* _EXERCISE INSTRUCTIONS_
Scan the entries below and give the number of lines containing "urban", with no accompanying words.

══ DATA LISTING ══

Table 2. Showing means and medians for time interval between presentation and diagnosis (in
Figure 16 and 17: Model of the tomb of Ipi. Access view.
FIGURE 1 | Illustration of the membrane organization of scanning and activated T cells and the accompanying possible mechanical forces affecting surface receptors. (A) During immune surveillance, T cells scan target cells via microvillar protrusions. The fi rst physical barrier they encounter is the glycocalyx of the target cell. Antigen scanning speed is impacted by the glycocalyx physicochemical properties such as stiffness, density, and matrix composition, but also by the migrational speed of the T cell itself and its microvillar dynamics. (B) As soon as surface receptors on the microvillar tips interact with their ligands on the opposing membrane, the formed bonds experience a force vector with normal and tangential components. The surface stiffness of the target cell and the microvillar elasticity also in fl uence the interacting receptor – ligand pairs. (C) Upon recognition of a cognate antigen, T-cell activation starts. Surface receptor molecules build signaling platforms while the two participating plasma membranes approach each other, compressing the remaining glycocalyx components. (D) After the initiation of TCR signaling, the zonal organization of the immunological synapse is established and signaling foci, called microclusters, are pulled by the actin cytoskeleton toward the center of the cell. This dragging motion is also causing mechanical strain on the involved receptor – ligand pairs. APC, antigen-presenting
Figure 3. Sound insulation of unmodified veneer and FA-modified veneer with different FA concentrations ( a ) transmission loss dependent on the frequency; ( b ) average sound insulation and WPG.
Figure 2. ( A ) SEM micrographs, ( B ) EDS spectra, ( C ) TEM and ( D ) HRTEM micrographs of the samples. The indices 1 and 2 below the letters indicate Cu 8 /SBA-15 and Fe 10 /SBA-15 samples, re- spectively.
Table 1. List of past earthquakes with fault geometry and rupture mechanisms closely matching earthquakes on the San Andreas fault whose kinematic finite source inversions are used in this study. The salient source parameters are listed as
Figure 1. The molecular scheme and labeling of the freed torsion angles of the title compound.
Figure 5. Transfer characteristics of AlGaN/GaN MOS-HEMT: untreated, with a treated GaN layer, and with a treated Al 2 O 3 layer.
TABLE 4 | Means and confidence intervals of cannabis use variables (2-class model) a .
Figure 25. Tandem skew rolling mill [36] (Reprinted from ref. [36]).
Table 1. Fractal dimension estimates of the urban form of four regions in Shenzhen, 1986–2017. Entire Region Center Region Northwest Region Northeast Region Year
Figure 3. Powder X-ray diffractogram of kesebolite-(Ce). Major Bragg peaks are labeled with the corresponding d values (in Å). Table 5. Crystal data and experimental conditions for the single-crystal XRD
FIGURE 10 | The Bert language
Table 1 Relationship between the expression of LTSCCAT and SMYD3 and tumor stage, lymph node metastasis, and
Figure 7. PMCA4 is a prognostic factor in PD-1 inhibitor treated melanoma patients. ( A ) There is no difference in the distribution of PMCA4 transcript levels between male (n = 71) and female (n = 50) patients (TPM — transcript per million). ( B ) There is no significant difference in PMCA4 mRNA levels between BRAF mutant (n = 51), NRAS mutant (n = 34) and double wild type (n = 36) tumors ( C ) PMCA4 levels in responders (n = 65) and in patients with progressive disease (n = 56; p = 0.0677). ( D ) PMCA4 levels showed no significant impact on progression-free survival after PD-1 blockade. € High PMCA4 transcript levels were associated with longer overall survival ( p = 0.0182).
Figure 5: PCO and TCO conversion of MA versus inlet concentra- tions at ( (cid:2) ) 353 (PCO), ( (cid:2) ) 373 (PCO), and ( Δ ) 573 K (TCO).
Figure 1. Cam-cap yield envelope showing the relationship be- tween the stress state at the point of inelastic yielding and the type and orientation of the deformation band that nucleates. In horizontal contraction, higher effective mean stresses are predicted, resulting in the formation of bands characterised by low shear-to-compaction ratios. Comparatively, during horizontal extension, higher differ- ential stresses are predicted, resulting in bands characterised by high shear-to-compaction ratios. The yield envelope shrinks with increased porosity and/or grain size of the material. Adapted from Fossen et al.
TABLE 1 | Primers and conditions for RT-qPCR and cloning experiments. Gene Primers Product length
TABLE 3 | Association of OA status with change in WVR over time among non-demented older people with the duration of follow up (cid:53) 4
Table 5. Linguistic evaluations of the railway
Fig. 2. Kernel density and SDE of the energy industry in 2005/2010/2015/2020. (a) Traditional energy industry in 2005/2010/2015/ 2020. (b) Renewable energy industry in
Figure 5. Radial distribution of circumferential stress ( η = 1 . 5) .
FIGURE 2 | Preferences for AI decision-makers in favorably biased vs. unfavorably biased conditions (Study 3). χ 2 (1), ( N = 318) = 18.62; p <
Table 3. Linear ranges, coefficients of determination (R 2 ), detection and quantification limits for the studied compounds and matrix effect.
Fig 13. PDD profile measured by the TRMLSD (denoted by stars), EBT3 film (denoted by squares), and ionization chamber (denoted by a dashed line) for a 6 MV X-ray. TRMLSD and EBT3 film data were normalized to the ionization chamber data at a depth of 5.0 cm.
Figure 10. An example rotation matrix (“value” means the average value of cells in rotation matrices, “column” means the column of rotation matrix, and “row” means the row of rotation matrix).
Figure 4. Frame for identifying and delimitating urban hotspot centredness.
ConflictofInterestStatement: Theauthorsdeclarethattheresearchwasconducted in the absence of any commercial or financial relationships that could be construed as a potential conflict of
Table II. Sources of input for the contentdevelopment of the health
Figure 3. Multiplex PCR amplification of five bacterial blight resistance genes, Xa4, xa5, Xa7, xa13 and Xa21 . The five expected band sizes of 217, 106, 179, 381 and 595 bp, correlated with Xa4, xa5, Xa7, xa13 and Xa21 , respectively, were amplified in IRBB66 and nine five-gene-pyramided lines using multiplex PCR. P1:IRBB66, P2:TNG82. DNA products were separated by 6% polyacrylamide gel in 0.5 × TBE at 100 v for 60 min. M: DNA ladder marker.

═══

* _TASK OUTPUT_
2